Aluno (a):_______________________________________________________________ Turma: ________ Data _____/_____/_____

LITERATURA INDÍGENA

É índio ou não é índio?


Certa feita tomei o metrô rumo à praça da Sé. Eram meus primeiros dias em São Paulo, e eu gostava de andar de
metrô e ônibus. Tinha um gosto especial em mostrar-me para sentir a reação das pessoas quando me viam passar;
queria poder ter a certeza de que as pessoas me identificavam como índio, a fim de formar minha autoimagem.
Nessa ocasião a que me refiro, ouvi o seguinte diálogo entre duas senhoras que me olharam de cima abaixo quando
entrei no metrô.
– Você viu aquele moço? Parece que é índio – disse a senhora A.
– É. Parece. Mas eu não tenho tanta certeza assim. Não viu que ele usa calça jeans? Não é possível que ele seja
índio usando roupa de branco. Acho que ele não é índio de verdade – retrucou a senhora B.
– É, pode ser. Mas você viu o cabelo dele? É lisinho, lisinho. Só índio tem cabelo assim, desse jeito. Acho que ele é
índio sim – defendeu-me a senhora A.
– Sei não. Você viu que ele usa relógio? Índio vê a hora olhando para o tempo. O relógio do índio é o sol, a lua, as
estrelas... não é possível que ele seja índio – argumentou a senhora B.
– Mas usa sapato e camisa – ironizou a senhora B.
– Mas tem as maçãs do rosto muito salientes.
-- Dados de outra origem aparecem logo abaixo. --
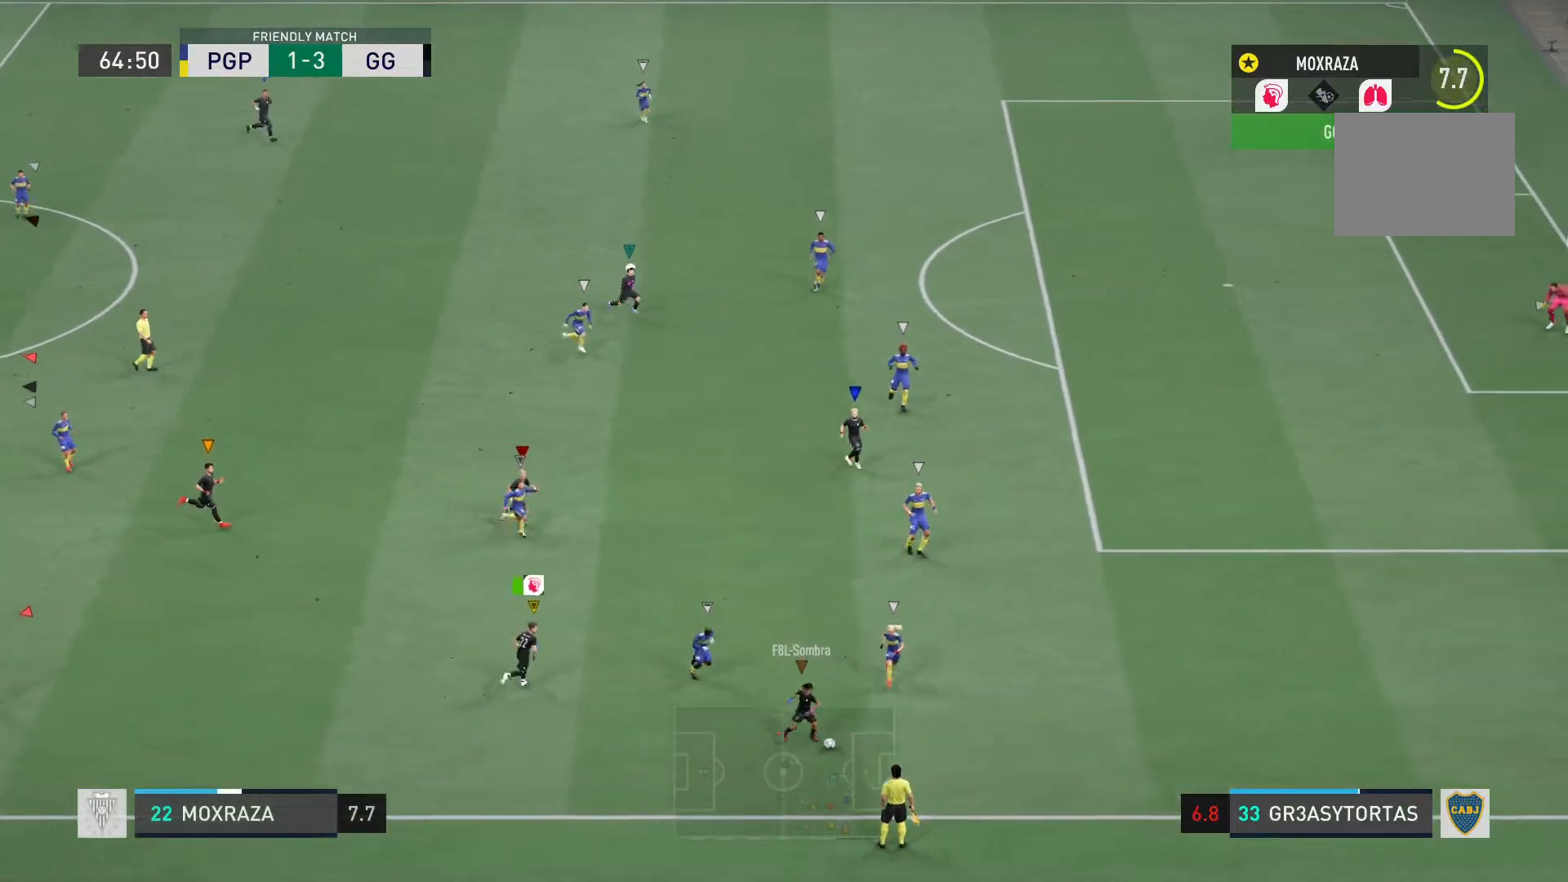
{"buttons": ["R2"], "left_stick": "right", "right_stick": "center", "events": []}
Só os índios têm o rosto desse jeito. Não. Ele não nega. Só pode ser
índio e, parece, dos puros.
– Não acredito. Não existem mais índios puros – afirmou cheia de sabedoria a senhora B. – Afinal, como um índio
poderia estar andando de metrô? Índio de verdade mora na floresta, carrega arco e flecha, caça, pesca e planta
mandioca. Acho que ele não é índio coisa nenhuma...
– Você viu o colar que ele está usando? Parece que é de dentes. Será que é de dentes de gente?
– De repente até é. Ouvi dizer que ainda existem índios que comem gente – disse a senhora B.
– Você não disse que achava que ele não era índio? E agora parece que está com medo?
– Por via das dúvidas...
– O que você acha de falarmos com ele?
– E se ele não gostar?
– Paciência... ao menos nós teremos informações mais precisas, você não acha?
– É, eu acho, mas confesso que não tenho muita coragem de iniciar um diálogo com ele. Você pergunta? – disse a
senhora B que àquela altura já se mostrava um tanto constrangida.
– Eu pergunto.
Eu estava ouvindo a conversa de costas para as duas e de vez em quando ria com vontade.
De repente senti um leve toque de dedos em meu ombro.
Virei-me. Infelizmente elas demoraram a me chamar. Meu ponto de desembarque estava chegando: olhei para elas,
sorri e disse:
– Sim!!!
MUNDURUKU, Daniel. Histórias de índio. São Paulo: Companhia das Letrinhas, 2001.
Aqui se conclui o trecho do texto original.